((

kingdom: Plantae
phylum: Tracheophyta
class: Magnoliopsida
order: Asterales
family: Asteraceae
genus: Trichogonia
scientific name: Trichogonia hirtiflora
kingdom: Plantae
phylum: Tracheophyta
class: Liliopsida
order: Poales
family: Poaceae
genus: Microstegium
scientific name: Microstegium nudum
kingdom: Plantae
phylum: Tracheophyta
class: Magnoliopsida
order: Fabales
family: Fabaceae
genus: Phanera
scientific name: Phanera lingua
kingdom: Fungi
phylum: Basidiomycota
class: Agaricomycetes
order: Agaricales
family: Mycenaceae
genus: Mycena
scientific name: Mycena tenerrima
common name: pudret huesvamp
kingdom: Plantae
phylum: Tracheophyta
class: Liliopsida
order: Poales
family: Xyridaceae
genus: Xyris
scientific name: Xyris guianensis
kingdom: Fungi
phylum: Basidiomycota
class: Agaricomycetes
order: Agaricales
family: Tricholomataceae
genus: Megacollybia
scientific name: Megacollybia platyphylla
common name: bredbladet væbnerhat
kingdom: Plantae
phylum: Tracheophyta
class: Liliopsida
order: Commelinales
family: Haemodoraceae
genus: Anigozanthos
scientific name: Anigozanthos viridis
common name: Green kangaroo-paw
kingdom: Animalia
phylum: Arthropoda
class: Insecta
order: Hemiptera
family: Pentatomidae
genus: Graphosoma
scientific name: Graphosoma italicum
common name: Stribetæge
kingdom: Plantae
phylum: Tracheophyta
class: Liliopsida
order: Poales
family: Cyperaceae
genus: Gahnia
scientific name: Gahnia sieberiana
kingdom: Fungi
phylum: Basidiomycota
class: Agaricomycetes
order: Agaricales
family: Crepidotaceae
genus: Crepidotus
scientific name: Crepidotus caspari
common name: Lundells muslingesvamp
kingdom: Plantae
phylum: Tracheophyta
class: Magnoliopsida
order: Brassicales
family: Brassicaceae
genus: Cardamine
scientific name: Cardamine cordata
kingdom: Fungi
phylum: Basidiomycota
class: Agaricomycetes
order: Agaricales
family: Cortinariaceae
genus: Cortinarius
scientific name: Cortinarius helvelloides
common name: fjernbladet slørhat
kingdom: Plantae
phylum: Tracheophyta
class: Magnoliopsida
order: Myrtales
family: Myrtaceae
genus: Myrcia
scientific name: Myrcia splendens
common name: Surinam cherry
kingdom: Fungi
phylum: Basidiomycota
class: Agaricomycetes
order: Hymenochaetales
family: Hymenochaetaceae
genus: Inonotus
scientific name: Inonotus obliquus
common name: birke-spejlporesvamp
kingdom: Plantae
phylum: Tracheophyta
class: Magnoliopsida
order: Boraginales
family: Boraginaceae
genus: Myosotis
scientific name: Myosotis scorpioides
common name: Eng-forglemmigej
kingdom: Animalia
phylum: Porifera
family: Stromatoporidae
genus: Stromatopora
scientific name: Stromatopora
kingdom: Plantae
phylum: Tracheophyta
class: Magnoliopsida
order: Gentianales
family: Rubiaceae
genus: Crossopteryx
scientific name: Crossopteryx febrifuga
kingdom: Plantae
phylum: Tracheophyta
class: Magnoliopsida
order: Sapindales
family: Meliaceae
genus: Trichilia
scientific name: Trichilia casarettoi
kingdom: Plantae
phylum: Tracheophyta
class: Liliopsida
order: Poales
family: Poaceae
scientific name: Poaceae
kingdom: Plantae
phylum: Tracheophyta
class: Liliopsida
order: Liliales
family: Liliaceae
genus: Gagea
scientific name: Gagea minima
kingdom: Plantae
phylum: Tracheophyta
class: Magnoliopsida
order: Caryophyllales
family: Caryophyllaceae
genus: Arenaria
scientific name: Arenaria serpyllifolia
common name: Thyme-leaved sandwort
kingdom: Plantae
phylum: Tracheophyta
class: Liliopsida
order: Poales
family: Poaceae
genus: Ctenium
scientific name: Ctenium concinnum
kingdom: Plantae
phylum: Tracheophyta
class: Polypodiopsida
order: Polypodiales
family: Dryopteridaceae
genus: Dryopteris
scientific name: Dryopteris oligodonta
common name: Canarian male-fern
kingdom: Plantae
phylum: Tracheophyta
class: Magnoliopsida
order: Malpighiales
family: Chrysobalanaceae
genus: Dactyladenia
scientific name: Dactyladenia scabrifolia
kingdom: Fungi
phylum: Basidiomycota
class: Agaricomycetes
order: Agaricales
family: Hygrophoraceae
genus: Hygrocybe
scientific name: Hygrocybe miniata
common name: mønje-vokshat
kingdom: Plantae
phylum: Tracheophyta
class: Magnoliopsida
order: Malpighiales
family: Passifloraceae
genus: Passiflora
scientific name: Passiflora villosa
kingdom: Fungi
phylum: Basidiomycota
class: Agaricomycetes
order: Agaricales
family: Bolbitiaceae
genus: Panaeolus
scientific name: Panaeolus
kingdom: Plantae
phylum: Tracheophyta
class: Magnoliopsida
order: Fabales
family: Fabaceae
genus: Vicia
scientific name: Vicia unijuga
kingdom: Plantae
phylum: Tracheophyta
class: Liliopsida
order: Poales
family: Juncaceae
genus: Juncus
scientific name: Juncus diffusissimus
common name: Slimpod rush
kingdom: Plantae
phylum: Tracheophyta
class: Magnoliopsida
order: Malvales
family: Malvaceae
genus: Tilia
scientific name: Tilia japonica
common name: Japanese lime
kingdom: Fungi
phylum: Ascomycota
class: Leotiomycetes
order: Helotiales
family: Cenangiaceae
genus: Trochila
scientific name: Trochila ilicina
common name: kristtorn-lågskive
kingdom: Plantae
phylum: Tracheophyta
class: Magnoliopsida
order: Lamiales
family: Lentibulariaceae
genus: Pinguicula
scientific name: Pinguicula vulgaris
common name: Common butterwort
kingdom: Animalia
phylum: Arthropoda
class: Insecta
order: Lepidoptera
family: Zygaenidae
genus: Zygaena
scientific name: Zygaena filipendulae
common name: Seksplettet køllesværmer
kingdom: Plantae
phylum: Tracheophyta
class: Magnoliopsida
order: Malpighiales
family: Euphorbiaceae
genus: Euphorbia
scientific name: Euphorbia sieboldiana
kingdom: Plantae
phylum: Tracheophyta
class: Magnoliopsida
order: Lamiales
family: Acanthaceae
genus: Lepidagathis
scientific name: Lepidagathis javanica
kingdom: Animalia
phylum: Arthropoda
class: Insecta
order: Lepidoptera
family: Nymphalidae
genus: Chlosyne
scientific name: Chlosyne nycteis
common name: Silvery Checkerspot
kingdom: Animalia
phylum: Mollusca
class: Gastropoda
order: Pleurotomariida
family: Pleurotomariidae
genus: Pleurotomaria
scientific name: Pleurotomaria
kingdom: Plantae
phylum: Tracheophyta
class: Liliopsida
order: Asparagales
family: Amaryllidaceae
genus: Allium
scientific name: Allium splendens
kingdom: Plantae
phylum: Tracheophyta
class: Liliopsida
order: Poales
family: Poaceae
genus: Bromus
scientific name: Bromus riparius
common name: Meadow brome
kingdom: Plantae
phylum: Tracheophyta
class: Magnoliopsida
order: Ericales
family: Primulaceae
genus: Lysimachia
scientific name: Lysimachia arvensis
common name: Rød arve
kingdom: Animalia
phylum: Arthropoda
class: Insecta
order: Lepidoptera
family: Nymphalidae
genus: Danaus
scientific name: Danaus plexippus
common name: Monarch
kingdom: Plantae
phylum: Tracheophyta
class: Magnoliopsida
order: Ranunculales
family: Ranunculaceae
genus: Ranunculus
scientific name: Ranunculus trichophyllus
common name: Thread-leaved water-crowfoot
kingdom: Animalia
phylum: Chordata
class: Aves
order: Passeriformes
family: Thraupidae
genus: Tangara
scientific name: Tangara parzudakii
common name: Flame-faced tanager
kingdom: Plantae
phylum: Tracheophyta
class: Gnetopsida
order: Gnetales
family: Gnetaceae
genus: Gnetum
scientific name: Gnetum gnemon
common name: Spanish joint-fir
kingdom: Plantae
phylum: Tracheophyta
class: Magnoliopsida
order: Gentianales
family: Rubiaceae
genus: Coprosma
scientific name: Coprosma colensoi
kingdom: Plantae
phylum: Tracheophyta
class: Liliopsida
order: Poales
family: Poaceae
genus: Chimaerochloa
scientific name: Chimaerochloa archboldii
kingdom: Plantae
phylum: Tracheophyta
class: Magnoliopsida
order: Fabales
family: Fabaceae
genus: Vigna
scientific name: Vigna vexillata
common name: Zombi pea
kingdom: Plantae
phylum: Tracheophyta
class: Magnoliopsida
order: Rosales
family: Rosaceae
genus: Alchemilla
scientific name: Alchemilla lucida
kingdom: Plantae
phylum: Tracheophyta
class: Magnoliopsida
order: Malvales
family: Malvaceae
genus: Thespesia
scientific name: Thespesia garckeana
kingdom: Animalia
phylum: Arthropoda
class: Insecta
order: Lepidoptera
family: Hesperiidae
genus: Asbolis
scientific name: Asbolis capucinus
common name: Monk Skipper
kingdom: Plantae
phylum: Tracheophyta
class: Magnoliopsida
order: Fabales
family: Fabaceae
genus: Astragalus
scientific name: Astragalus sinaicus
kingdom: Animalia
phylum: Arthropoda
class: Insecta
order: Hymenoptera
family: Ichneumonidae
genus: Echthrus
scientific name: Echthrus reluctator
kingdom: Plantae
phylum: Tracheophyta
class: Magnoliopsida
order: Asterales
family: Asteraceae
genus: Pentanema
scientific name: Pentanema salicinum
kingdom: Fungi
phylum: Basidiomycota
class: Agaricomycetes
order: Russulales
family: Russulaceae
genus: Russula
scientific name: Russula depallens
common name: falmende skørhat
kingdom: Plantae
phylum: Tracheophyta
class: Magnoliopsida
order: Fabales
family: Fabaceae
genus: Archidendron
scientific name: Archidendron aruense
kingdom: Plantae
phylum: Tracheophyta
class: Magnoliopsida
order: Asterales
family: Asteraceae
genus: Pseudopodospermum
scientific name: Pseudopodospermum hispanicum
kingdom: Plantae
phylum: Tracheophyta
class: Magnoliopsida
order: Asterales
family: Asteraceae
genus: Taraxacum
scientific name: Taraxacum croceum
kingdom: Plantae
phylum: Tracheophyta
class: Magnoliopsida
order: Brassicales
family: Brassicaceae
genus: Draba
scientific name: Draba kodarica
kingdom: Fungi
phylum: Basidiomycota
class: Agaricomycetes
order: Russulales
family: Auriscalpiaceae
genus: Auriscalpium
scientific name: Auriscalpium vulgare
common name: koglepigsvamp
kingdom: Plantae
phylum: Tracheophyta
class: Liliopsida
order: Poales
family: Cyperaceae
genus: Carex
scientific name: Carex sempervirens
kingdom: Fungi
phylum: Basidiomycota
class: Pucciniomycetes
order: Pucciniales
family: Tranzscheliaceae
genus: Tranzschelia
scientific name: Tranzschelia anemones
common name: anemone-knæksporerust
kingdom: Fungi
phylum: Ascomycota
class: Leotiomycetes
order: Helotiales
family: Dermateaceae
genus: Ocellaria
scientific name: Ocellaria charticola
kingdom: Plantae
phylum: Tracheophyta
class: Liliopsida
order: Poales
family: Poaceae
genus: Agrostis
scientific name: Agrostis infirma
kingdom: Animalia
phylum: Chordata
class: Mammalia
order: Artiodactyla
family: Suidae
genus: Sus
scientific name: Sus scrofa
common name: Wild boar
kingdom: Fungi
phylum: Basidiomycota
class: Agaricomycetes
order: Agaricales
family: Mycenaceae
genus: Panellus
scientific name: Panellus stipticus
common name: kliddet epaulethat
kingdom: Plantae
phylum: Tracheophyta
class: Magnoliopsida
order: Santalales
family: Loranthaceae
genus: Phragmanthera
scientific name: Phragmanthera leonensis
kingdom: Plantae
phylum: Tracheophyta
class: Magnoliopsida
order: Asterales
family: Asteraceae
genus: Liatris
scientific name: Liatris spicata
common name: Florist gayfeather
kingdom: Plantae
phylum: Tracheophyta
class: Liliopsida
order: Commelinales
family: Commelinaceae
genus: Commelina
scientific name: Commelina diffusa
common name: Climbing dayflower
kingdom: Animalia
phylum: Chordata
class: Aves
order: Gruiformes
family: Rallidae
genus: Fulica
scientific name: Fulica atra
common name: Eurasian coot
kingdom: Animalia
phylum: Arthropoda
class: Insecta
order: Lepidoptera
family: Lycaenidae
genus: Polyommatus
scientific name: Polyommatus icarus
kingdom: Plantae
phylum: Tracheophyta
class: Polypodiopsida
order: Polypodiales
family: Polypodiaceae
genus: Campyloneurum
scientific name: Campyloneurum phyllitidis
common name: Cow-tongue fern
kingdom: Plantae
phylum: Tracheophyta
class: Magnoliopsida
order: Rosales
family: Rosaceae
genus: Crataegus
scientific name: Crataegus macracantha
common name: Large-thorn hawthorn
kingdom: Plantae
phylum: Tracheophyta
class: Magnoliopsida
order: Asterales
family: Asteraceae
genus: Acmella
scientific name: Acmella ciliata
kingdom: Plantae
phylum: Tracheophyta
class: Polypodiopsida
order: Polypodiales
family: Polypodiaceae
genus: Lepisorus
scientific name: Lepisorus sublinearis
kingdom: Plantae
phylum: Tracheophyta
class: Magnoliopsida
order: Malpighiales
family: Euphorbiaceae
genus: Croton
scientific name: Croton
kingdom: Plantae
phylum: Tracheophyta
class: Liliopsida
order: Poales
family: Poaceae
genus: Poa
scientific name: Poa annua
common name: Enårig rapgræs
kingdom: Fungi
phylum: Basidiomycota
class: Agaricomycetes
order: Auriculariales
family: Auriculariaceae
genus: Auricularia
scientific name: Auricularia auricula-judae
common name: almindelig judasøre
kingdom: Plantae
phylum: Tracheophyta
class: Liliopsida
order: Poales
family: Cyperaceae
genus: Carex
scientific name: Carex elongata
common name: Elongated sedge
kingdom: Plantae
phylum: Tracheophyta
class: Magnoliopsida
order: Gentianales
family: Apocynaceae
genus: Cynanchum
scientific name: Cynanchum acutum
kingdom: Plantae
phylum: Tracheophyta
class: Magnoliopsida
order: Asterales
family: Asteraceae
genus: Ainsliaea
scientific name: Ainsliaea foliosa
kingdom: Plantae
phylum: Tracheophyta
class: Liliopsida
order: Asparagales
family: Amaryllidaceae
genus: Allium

))

What the task requires: Reproduce the material above word for word, starting with the line that contains "scientific name: Carex elongata" and continuing through the end of the material, with both ends included.

In response:
scientific name: Carex elongata
common name: Elongated sedge
kingdom: Plantae
phylum: Tracheophyta
class: Magnoliopsida
order: Gentianales
family: Apocynaceae
genus: Cynanchum
scientific name: Cynanchum acutum
kingdom: Plantae
phylum: Tracheophyta
class: Magnoliopsida
order: Asterales
family: Asteraceae
genus: Ainsliaea
scientific name: Ainsliaea foliosa
kingdom: Plantae
phylum: Tracheophyta
class: Liliopsida
order: Asparagales
family: Amaryllidaceae
genus: Allium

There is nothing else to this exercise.